W dalekiej dżungli czyli w Radomiu, żył skromny Seba.
Nasz sebix ma ciężkie życie, musi pilnować dresów żeby Matka ich nie uprała.
Sebastian wstał rano włożył sam wiesz co, i poszedł do rzygoły, facetka go nienawidzi a najlepszy kolega Vipex chory, zapowiada się nudny dzień.
Wtedy cała sytuacja uległa zmianie, facetka wychowawczyni przyprowadziła kolesia, kawał z niego ped*ła, miał fryzurę Mickiewicza, koszulkę z napisem krzywo, ale to nie wszystko, miał jeansy. Seba powiedział że mu wpierd**i, facetka dała mu uwagę, widać że się uwzięła.
Koniec lekcji, Sebastian idzie grać w grę. Wtedy dostał SMS-a że Vipex jest w szpitalu...
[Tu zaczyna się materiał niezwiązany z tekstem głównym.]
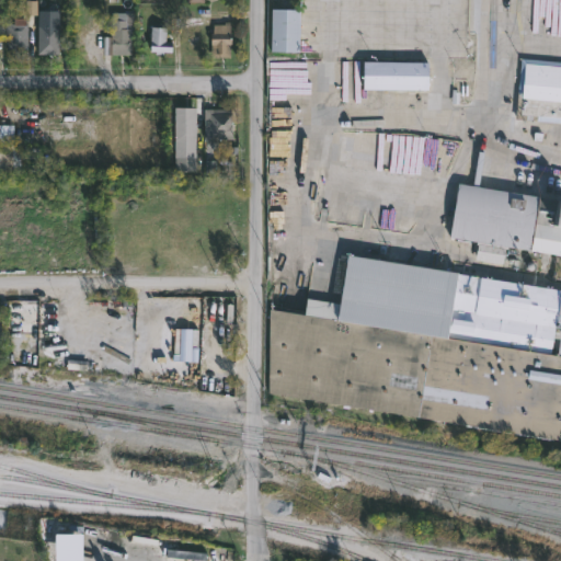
[(300,9),(299,11),(302,11),(302,14),(299,14),(299,52),(271,52),(272,9),(300,9)]
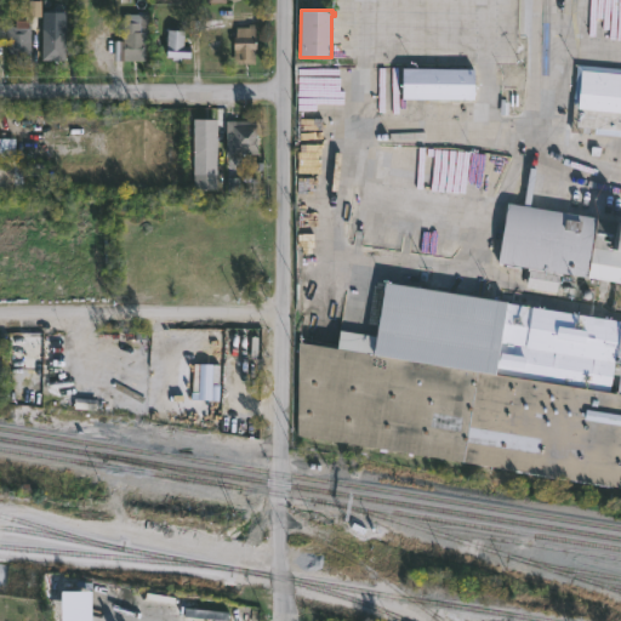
[(66,26),(66,61),(41,58),(41,26),(53,26),(53,21),(64,21),(64,26),(66,26)]
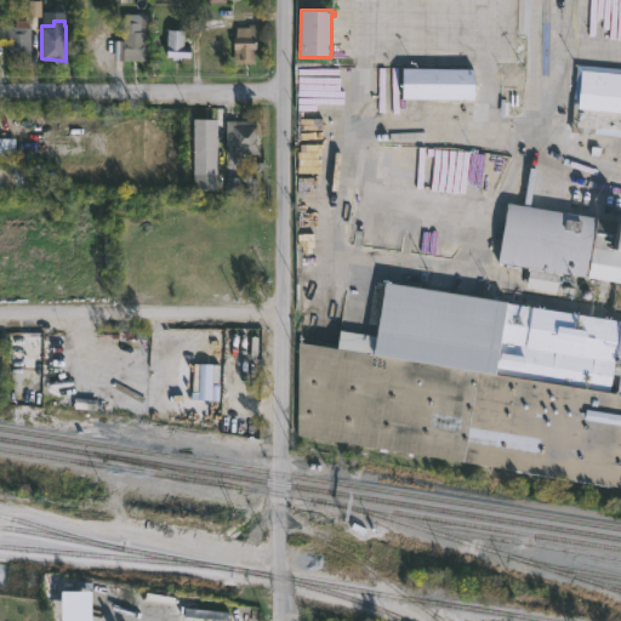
[(143,22),(143,32),(146,32),(144,61),(126,60),(126,56),(123,56),(123,22),(143,22)]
LUDZIE JEGO PRZYJACIEL GO ZOSTAWIŁ
Lecz potem Vpiex napisał SMS-a który wszystko zmienił, napisał: ,,Nie pękaj kolo". W serduszku Seby zrobiło się cieplutko, być może to od tych dwóch energetyków które wypił.
Jednak Sebix już tak łatwo się nie podda, pokona nowego w klasie.